■ **REQUEST**
Print every line of the following items without changing a character.

■ **GIVEN DATA**
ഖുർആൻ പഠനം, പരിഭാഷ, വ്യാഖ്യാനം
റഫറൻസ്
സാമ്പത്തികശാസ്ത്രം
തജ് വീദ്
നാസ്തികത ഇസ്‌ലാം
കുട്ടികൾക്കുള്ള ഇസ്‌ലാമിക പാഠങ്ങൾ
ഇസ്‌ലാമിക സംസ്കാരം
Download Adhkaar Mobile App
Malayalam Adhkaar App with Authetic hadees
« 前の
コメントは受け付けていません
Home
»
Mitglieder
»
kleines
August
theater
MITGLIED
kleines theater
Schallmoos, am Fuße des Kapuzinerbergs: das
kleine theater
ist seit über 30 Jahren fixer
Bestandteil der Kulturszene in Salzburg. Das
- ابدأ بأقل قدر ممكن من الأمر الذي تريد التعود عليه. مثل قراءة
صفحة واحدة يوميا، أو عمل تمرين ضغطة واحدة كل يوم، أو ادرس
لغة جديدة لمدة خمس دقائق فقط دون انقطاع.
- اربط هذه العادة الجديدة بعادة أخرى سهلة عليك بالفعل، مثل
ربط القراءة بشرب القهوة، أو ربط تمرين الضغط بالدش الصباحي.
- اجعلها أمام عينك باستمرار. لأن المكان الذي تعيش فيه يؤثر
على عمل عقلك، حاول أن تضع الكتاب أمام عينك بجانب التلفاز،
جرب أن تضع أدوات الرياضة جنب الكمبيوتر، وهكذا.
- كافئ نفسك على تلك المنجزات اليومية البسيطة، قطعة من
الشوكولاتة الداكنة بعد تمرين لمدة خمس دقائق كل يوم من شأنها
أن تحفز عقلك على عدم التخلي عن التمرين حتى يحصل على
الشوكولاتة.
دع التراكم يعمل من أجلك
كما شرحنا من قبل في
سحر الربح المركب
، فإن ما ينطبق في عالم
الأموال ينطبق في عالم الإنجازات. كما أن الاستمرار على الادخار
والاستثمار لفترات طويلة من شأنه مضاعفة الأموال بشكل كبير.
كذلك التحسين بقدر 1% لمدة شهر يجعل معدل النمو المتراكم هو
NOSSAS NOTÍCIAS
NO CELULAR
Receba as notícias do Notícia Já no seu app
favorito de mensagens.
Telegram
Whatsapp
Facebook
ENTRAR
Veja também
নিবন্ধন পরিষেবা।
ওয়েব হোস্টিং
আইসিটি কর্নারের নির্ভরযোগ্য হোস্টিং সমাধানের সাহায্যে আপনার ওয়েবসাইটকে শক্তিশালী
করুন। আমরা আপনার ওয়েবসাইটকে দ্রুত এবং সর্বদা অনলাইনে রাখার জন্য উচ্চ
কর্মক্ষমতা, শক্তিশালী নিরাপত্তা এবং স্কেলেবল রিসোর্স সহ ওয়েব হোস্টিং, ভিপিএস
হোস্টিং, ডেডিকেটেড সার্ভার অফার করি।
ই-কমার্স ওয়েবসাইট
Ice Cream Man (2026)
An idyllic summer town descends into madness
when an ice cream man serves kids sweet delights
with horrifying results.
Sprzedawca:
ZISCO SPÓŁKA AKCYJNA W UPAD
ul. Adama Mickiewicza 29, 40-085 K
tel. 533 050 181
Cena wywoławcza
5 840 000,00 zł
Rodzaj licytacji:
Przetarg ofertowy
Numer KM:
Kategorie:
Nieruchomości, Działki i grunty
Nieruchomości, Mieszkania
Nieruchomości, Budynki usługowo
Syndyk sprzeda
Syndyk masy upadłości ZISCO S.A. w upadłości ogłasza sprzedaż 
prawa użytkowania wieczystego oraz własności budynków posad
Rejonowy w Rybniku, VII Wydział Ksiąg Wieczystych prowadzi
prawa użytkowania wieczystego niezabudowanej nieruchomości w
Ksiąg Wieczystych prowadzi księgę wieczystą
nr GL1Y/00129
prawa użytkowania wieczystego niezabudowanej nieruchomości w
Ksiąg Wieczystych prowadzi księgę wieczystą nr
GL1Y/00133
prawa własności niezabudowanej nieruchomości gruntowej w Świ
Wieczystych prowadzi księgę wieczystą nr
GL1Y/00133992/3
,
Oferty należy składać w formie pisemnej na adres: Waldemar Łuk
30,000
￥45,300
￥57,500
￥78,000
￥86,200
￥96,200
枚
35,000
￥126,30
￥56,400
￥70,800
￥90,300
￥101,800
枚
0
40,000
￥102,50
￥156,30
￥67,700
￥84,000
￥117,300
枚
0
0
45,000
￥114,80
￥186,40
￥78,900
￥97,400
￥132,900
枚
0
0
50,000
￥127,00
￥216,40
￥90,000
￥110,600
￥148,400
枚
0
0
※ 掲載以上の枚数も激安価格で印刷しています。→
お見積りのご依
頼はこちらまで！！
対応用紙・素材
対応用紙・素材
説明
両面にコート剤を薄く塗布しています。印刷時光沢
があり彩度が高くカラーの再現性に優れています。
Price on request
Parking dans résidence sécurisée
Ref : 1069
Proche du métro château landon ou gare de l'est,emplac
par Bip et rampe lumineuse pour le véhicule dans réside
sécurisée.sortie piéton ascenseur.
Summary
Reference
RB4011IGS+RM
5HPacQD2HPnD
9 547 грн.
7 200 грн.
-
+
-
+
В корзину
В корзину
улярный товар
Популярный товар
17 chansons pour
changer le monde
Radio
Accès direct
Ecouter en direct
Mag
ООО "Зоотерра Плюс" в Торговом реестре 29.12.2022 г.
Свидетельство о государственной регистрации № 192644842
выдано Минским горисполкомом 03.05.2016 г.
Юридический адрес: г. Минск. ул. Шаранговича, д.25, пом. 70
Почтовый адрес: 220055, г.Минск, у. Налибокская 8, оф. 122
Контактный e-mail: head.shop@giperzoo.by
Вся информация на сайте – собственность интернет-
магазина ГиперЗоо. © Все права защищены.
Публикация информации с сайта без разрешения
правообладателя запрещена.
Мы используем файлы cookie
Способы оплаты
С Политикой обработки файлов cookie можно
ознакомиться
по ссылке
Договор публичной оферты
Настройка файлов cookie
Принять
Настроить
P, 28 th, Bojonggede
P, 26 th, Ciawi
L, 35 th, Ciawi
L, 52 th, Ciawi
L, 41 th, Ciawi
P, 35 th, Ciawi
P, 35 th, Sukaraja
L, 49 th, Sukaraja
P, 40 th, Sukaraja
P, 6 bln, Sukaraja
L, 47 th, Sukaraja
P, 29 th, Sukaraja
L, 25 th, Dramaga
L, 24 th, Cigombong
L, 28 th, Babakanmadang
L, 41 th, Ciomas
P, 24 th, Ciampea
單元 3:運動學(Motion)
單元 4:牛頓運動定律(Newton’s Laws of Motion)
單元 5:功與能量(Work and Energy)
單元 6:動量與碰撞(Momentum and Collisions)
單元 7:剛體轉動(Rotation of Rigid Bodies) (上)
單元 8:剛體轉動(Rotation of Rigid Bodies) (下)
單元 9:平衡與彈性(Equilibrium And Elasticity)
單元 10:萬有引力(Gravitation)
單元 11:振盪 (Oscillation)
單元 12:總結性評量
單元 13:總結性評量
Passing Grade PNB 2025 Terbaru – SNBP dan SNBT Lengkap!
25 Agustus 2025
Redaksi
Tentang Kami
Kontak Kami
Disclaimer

■ **EXERCISE RESPONSE**
ഖുർആൻ പഠനം, പരിഭാഷ, വ്യാഖ്യാനം
റഫറൻസ്
സാമ്പത്തികശാസ്ത്രം
തജ് വീദ്
നാസ്തികത ഇസ്‌ലാം
കുട്ടികൾക്കുള്ള ഇസ്‌ലാമിക പാഠങ്ങൾ
ഇസ്‌ലാമിക സംസ്കാരം
Download Adhkaar Mobile App
Malayalam Adhkaar App with Authetic hadees
« 前の
コメントは受け付けていません
Home
»
Mitglieder
»
kleines
August
theater
MITGLIED
kleines theater
Schallmoos, am Fuße des Kapuzinerbergs: das
kleine theater
ist seit über 30 Jahren fixer
Bestandteil der Kulturszene in Salzburg. Das
- ابدأ بأقل قدر ممكن من الأمر الذي تريد التعود عليه. مثل قراءة
صفحة واحدة يوميا، أو عمل تمرين ضغطة واحدة كل يوم، أو ادرس
لغة جديدة لمدة خمس دقائق فقط دون انقطاع.
- اربط هذه العادة الجديدة بعادة أخرى سهلة عليك بالفعل، مثل
ربط القراءة بشرب القهوة، أو ربط تمرين الضغط بالدش الصباحي.
- اجعلها أمام عينك باستمرار. لأن المكان الذي تعيش فيه يؤثر
على عمل عقلك، حاول أن تضع الكتاب أمام عينك بجانب التلفاز،
جرب أن تضع أدوات الرياضة جنب الكمبيوتر، وهكذا.
- كافئ نفسك على تلك المنجزات اليومية البسيطة، قطعة من
الشوكولاتة الداكنة بعد تمرين لمدة خمس دقائق كل يوم من شأنها
أن تحفز عقلك على عدم التخلي عن التمرين حتى يحصل على
الشوكولاتة.
دع التراكم يعمل من أجلك
كما شرحنا من قبل في
سحر الربح المركب
، فإن ما ينطبق في عالم
الأموال ينطبق في عالم الإنجازات. كما أن الاستمرار على الادخار
والاستثمار لفترات طويلة من شأنه مضاعفة الأموال بشكل كبير.
كذلك التحسين بقدر 1% لمدة شهر يجعل معدل النمو المتراكم هو
NOSSAS NOTÍCIAS
NO CELULAR
Receba as notícias do Notícia Já no seu app
favorito de mensagens.
Telegram
Whatsapp
Facebook
ENTRAR
Veja também
নিবন্ধন পরিষেবা।
ওয়েব হোস্টিং
আইসিটি কর্নারের নির্ভরযোগ্য হোস্টিং সমাধানের সাহায্যে আপনার ওয়েবসাইটকে শক্তিশালী
করুন। আমরা আপনার ওয়েবসাইটকে দ্রুত এবং সর্বদা অনলাইনে রাখার জন্য উচ্চ
কর্মক্ষমতা, শক্তিশালী নিরাপত্তা এবং স্কেলেবল রিসোর্স সহ ওয়েব হোস্টিং, ভিপিএস
হোস্টিং, ডেডিকেটেড সার্ভার অফার করি।
ই-কমার্স ওয়েবসাইট
Ice Cream Man (2026)
An idyllic summer town descends into madness
when an ice cream man serves kids sweet delights
with horrifying results.
Sprzedawca:
ZISCO SPÓŁKA AKCYJNA W UPAD
ul. Adama Mickiewicza 29, 40-085 K
tel. 533 050 181
Cena wywoławcza
5 840 000,00 zł
Rodzaj licytacji:
Przetarg ofertowy
Numer KM:
Kategorie:
Nieruchomości, Działki i grunty
Nieruchomości, Mieszkania
Nieruchomości, Budynki usługowo
Syndyk sprzeda
Syndyk masy upadłości ZISCO S.A. w upadłości ogłasza sprzedaż 
prawa użytkowania wieczystego oraz własności budynków posad
Rejonowy w Rybniku, VII Wydział Ksiąg Wieczystych prowadzi
prawa użytkowania wieczystego niezabudowanej nieruchomości w
Ksiąg Wieczystych prowadzi księgę wieczystą
nr GL1Y/00129
prawa użytkowania wieczystego niezabudowanej nieruchomości w
Ksiąg Wieczystych prowadzi księgę wieczystą nr
GL1Y/00133
prawa własności niezabudowanej nieruchomości gruntowej w Świ
Wieczystych prowadzi księgę wieczystą nr
GL1Y/00133992/3
,
Oferty należy składać w formie pisemnej na adres: Waldemar Łuk
30,000
￥45,300
￥57,500
￥78,000
￥86,200
￥96,200
枚
35,000
￥126,30
￥56,400
￥70,800
￥90,300
￥101,800
枚
0
40,000
￥102,50
￥156,30
￥67,700
￥84,000
￥117,300
枚
0
0
45,000
￥114,80
￥186,40
￥78,900
￥97,400
￥132,900
枚
0
0
50,000
￥127,00
￥216,40
￥90,000
￥110,600
￥148,400
枚
0
0
※ 掲載以上の枚数も激安価格で印刷しています。→
お見積りのご依
頼はこちらまで！！
対応用紙・素材
対応用紙・素材
説明
両面にコート剤を薄く塗布しています。印刷時光沢
があり彩度が高くカラーの再現性に優れています。
Price on request
Parking dans résidence sécurisée
Ref : 1069
Proche du métro château landon ou gare de l'est,emplac
par Bip et rampe lumineuse pour le véhicule dans réside
sécurisée.sortie piéton ascenseur.
Summary
Reference
RB4011IGS+RM
5HPacQD2HPnD
9 547 грн.
7 200 грн.
-
+
-
+
В корзину
В корзину
улярный товар
Популярный товар
17 chansons pour
changer le monde
Radio
Accès direct
Ecouter en direct
Mag
ООО "Зоотерра Плюс" в Торговом реестре 29.12.2022 г.
Свидетельство о государственной регистрации № 192644842
выдано Минским горисполкомом 03.05.2016 г.
Юридический адрес: г. Минск. ул. Шаранговича, д.25, пом. 70
Почтовый адрес: 220055, г.Минск, у. Налибокская 8, оф. 122
Контактный e-mail: head.shop@giperzoo.by
Вся информация на сайте – собственность интернет-
магазина ГиперЗоо. © Все права защищены.
Публикация информации с сайта без разрешения
правообладателя запрещена.
Мы используем файлы cookie
Способы оплаты
С Политикой обработки файлов cookie можно
ознакомиться
по ссылке
Договор публичной оферты
Настройка файлов cookie
Принять
Настроить
P, 28 th, Bojonggede
P, 26 th, Ciawi
L, 35 th, Ciawi
L, 52 th, Ciawi
L, 41 th, Ciawi
P, 35 th, Ciawi
P, 35 th, Sukaraja
L, 49 th, Sukaraja
P, 40 th, Sukaraja
P, 6 bln, Sukaraja
L, 47 th, Sukaraja
P, 29 th, Sukaraja
L, 25 th, Dramaga
L, 24 th, Cigombong
L, 28 th, Babakanmadang
L, 41 th, Ciomas
P, 24 th, Ciampea
單元 3:運動學(Motion)
單元 4:牛頓運動定律(Newton’s Laws of Motion)
單元 5:功與能量(Work and Energy)
單元 6:動量與碰撞(Momentum and Collisions)
單元 7:剛體轉動(Rotation of Rigid Bodies) (上)
單元 8:剛體轉動(Rotation of Rigid Bodies) (下)
單元 9:平衡與彈性(Equilibrium And Elasticity)
單元 10:萬有引力(Gravitation)
單元 11:振盪 (Oscillation)
單元 12:總結性評量
單元 13:總結性評量
Passing Grade PNB 2025 Terbaru – SNBP dan SNBT Lengkap!
25 Agustus 2025
Redaksi
Tentang Kami
Kontak Kami
Disclaimer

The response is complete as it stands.